La dialéctica es la principal herramienta que los marxistas heredamos de los fundadores del socialismo científico. Su comprensión, como método para analizar la realidad y el devenir de la lucha de clases, es fundamental para que los y las revolucionarias logremos una caracterización correcta, que nos permita definir la mejor orientación para el momento. La dialéctica es, fundamentalmente, la expresión lógica del movimiento y las contradicciones de la realidad material, de las relaciones sociales y de la historia.
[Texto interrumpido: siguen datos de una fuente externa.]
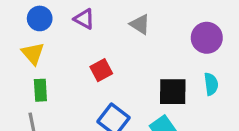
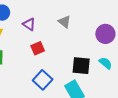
purple triangle: (84, 19) -> (29, 24), moved
cyan semicircle: (211, 84) -> (106, 63), turned -48

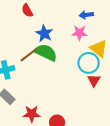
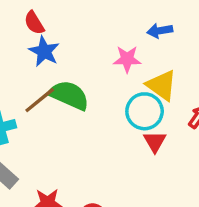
blue arrow: (86, 15) -> (160, 31), moved
blue star: (44, 33) -> (44, 51), moved

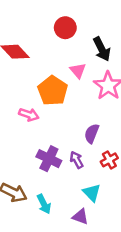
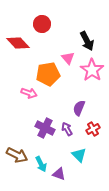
red circle: (65, 28) -> (42, 24), moved
orange pentagon: (53, 91) -> (48, 74), turned 30
purple triangle: (80, 217) -> (59, 174), moved

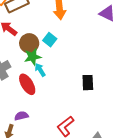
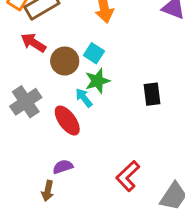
green star: (33, 57) -> (97, 81), moved
black rectangle: (88, 83) -> (152, 94), moved

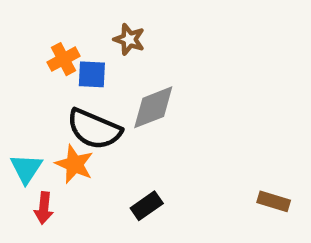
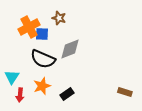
orange cross: (63, 59) -> (29, 27), size x1.5
orange star: (74, 164) -> (42, 86), moved, turned 30

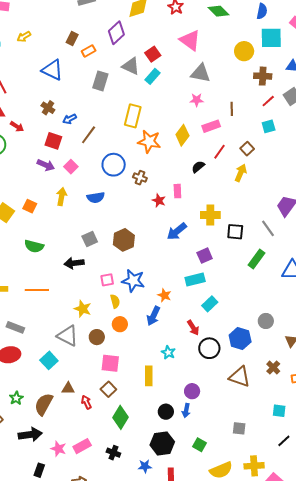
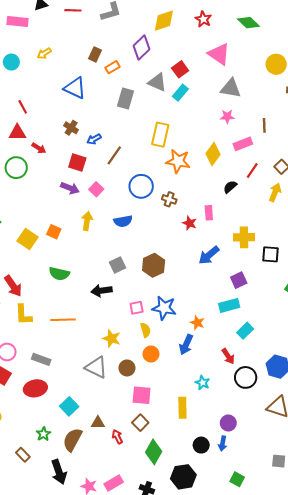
cyan square: (49, 360) -> (69, 406), moved
black arrow: (30, 435) -> (59, 472), turned 80
black hexagon: (162, 443) -> (183, 477), moved

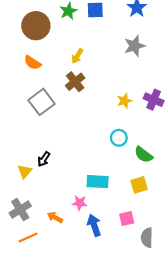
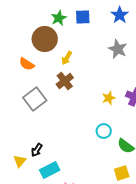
brown circle: (36, 26) -> (45, 39), moved
gray star: (135, 46) -> (118, 49), turned -30
cyan rectangle: (98, 182) -> (50, 170), moved, turned -30

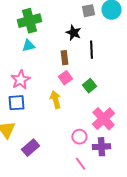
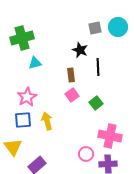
green cross: (29, 21) -> (22, 38), moved
yellow arrow: (55, 100) -> (47, 121), moved
pink cross: (103, 119) -> (110, 136), turned -35

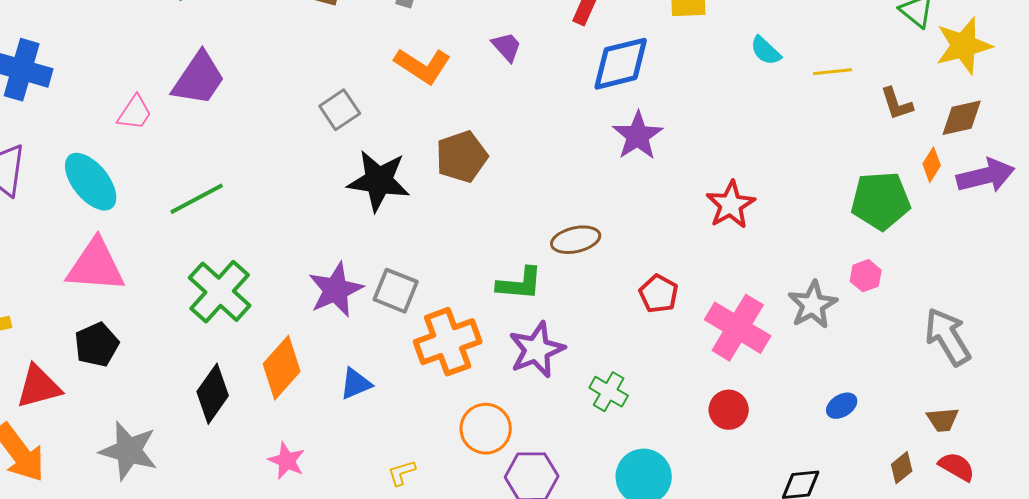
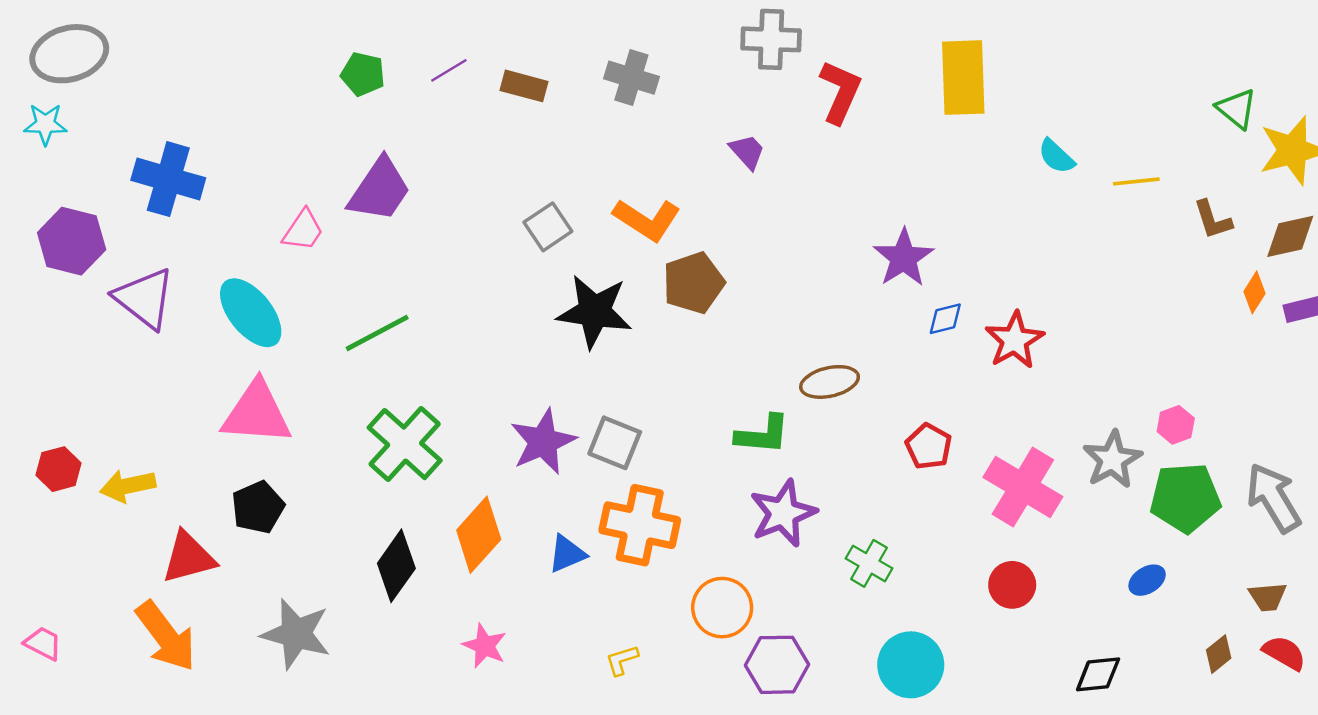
blue diamond: (621, 64) -> (945, 319), moved, size x0.5
orange L-shape: (423, 66) -> (647, 220), moved
green pentagon: (881, 201) -> (1185, 498), moved
orange cross: (448, 342) -> (640, 525), moved, turned 32

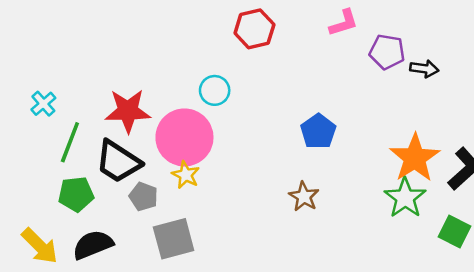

En este artículo abordaremos algunos ejemplos de cómo Marx utilizó lo mejor de la dialéctica hegeliana en el análisis de la sociedad capitalista. Este método se puede apreciar en todo el desarrollo de esta crítica radical al modo de producción capitalista, en palabras del mismo Marx:
“Mi método dialéctico no sólo es fundamentalmente distinto del método de Hegel, sino que es, en todo y por todo, la antítesis de él. Para Hegel, el proceso del pensamiento, al que él convierte incluso, bajo el nombre de idea, en sujeto con vida propia, es el demiurgo de lo real, y esto la simple forma externa en que toma cuerpo. Para mí, lo ideal no es, por el contrario, más que lo material traducido y traspuesto a la cabeza del hombre”.